**Assignment**
Copy every line of text in the data below word for word.

(Records excerpted from a collection)

BEGIN

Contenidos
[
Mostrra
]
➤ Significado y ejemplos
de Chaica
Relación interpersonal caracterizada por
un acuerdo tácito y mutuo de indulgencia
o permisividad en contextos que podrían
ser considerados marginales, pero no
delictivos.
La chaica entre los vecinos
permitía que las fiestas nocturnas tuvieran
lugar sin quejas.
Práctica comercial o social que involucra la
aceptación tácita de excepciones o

END

**Result**
Contenidos
[
Mostrra
]
➤ Significado y ejemplos
de Chaica
Relación interpersonal caracterizada por
un acuerdo tácito y mutuo de indulgencia
o permisividad en contextos que podrían
ser considerados marginales, pero no
delictivos.
La chaica entre los vecinos
permitía que las fiestas nocturnas tuvieran
lugar sin quejas.
Práctica comercial o social que involucra la
aceptación tácita de excepciones o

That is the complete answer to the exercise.